The Impact Agenda and the Good (Academic) Life

This was the rather unlikely connection suggested in Jonathan Wolff’s Guardian article yesterday. I have massive respect for Wolff, who taught me as an undergraduate and is the only lecturer who has ever consistently held my attention, which left me taking this article more seriously than I otherwise might have. To be fair, he’s not talking about the ‘impact agenda’ as such but rather a broader tendency of which the ‘impact agenda’ can be taken to a bureaucratic and unlikable leading edge. His point is that there is a change taking place in the criteria by which ‘success’ is measured in academic careers. Furthermore, it is a change which is bringing activities motivated by private commitments, often done in private time without recognition, into the sphere of public assessment. In doing so, ‘academic success’ comes closer to life success. Or perhaps life success is being collapsed into career success. I’ll be pondering this for a while:

The final category is a recent innovation, by which I mean that it has crept in over the last 20 years. It goes by various names: knowledge transfer, knowledge exchange, public engagement or impact. Specialists will shudder at my ignorance in lumping all of these together. To transfer knowledge is to take your research and apply it outside an academic context. Knowledge exchange is a less imperialistic version of the same thing, recognising that one might actually learn something oneself in the process. Public engagement can be roughly the same thing yet again, but perhaps with other people’s research rather than your own. As for “impact”, it seems to be whatever the research councils have decided it is this month.
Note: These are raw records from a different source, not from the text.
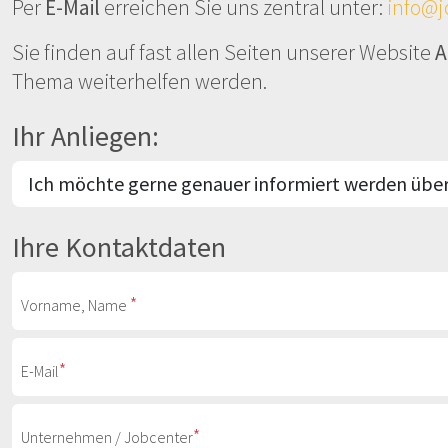
Per
E-Mail
erreichen Sie uns zentral unter:
info@j
Sie finden auf fast allen Seiten unserer Website
A
Thema weiterhelfen werden.
Ihr Anliegen:
Ihre Kontaktdaten
*
Vorname, Name
*
E-Mail
*
Unternehmen / Jobcenter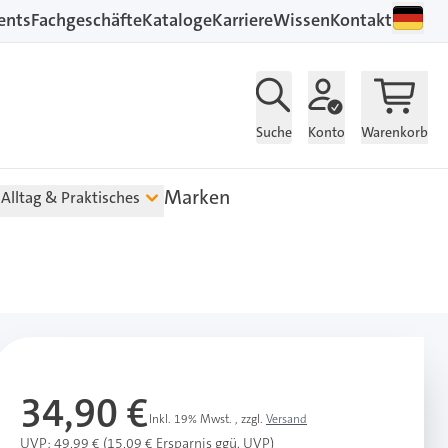
ents
Fachgeschäfte
Kataloge
Karriere
Wissen
Kontakt
Suche
Konto
Warenkorb
Marken
Alltag & Praktisches
34,90 €
Inkl. 19% Mwst.
,
zzgl.
Versand
UVP: 49,99 € (15,09 € Ersparnis ggü. UVP)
This final category, however, reflects a quiet revolution in the way in which universities conceive of themselves and their contribution. Not so long ago, if you were a school governor, or edited a community newsletter, you kept quiet about it. Either it was regarded as entirely your own affair or, even worse, a distraction from the real business of research and teaching. Now it is public engagement. We seek it out, promote you for it, and crow about it on the university’s website. Cynics might think that it is the invention of web pages, and the need to fill them with something, that has made the difference. Or that it is encouraged only because universities are continually under pressure to demonstrate their “relevance”. But whatever the explanation, it is encouraging that a successful university career is now somewhat closer to a successful life than it once was.